The Rs 5,000 PC (5KPC) can do just that. It needs a network to come alive and be useful, just like the TV needs the cable network and the cellphone needs the GSM/CDMA network. So, to make the 5KPC an economic reality, it means that the service operator has a three-year revenue base of a minimum of Rs 9,000 (36 months at Rs 250 each month) to provide for the loaded thick server costs, software and wireless connectivity. The thick server loading is about Rs 2,000 per 5KPC in enterprises this will probably be the same homes, since even though usage is not that high, it is likely to be bursty, especially early in morning and late evenings.

Wireless connectivity using WiFi can probably be provided for Rs 3,000 (cost of equipment cards and access point) since there are no spectrum costs. These costs will probably halve in the next year. That leaves a budget of Rs 4,000 for software and operations. Considering that all the software used is going to be open-source and based on Linux, it should be possible to put a solution together within these limits.

What this does not take account is the upside. And that is where the 5KPC scores. The 5KPC desktop can be remotely controlled by the operator, who can now sell icon space to banks and other service companies for a small fee per user. Everytime the home user starts the 5KPC, these icons (and therefore the brands) will be visible. It is akin to how cellphone companies can provide links to value-added services which are one-click away on the cellphone.

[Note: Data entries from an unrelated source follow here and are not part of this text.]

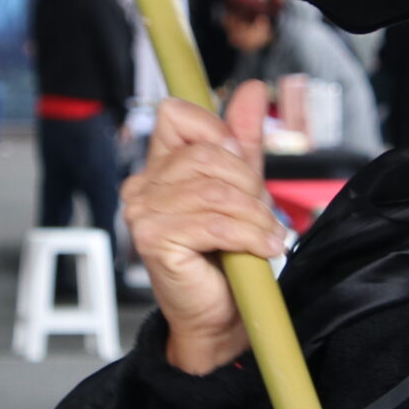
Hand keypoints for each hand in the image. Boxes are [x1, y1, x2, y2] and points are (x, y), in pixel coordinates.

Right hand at [120, 81, 280, 373]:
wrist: (220, 319)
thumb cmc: (227, 259)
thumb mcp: (242, 190)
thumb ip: (243, 142)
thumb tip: (255, 88)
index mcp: (157, 168)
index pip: (176, 115)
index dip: (216, 133)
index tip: (243, 167)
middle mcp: (140, 187)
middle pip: (206, 154)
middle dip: (248, 184)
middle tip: (264, 214)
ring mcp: (141, 213)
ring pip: (215, 190)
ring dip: (254, 215)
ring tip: (268, 235)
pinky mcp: (153, 240)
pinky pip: (214, 223)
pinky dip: (249, 235)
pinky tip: (264, 247)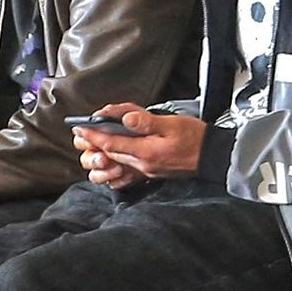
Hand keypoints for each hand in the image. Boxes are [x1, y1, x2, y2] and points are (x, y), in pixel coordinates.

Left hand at [78, 105, 207, 183]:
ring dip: (105, 151)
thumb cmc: (195, 138)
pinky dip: (118, 160)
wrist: (212, 156)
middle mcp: (144, 164)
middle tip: (81, 132)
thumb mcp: (172, 124)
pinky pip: (129, 167)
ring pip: (118, 161)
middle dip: (94, 143)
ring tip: (95, 140)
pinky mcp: (153, 172)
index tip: (80, 128)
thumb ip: (147, 122)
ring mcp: (148, 170)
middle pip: (111, 153)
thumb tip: (126, 118)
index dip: (93, 135)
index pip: (112, 143)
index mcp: (146, 151)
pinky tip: (115, 154)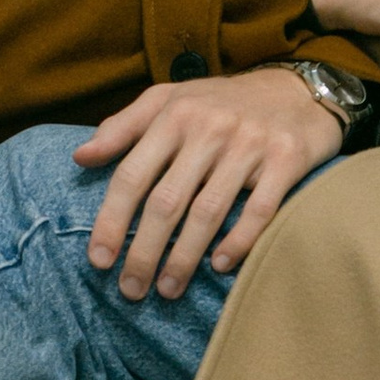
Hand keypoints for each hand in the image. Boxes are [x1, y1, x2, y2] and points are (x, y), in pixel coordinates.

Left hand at [73, 70, 343, 302]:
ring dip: (184, 258)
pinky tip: (219, 266)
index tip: (99, 260)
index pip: (132, 174)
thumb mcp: (169, 100)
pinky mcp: (286, 159)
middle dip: (144, 251)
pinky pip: (258, 210)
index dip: (112, 220)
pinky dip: (238, 242)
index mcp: (174, 114)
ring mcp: (249, 144)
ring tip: (168, 289)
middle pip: (166, 201)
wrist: (298, 89)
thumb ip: (123, 127)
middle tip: (130, 289)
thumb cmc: (222, 102)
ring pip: (208, 211)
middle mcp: (209, 128)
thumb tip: (80, 157)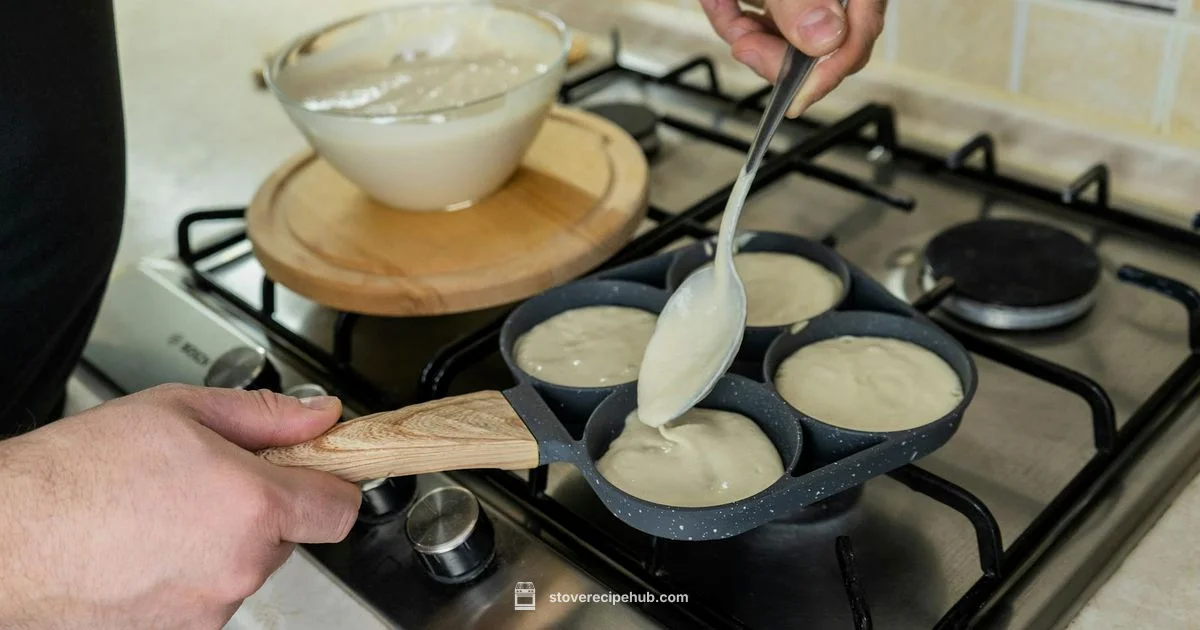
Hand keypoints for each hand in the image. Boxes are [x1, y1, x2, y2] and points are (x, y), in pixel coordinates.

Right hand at [0, 384, 360, 629]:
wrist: (8, 538)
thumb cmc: (78, 474)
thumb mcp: (180, 410)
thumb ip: (266, 416)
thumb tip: (320, 416)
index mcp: (254, 504)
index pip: (341, 508)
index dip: (331, 483)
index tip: (316, 471)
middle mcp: (241, 564)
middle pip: (290, 536)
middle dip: (264, 507)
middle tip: (211, 481)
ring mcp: (210, 607)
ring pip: (246, 566)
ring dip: (223, 542)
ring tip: (164, 513)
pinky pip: (208, 596)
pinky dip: (190, 574)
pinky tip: (148, 546)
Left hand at [700, 0, 886, 116]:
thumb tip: (824, 39)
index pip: (859, 35)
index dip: (827, 73)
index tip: (796, 101)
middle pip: (820, 47)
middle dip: (772, 54)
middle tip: (745, 45)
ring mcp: (807, 2)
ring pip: (783, 40)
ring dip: (745, 33)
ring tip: (723, 5)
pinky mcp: (780, 2)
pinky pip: (761, 23)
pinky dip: (734, 17)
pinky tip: (720, 0)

In addition, as desktops proliferate at home, it now becomes possible for the nighbourhood stores to set up relationships with consumers in the neighbourhood through RSS (Rich Site Summary) feeds which provide information on whats new. RSS feeds are based on XML and can be automatically picked up by special programs (RSS Aggregators and News Readers), based on the users subscriptions.

For years, people have talked of interactive TV with set-top boxes. That hasnt happened. The computer is the ideal interactive device. In effect, the 5KPC will create a whole new ecosystem of interactive services targeted at home users. The 5KPC is what can make the vision of a connected computer accessible to every family a reality.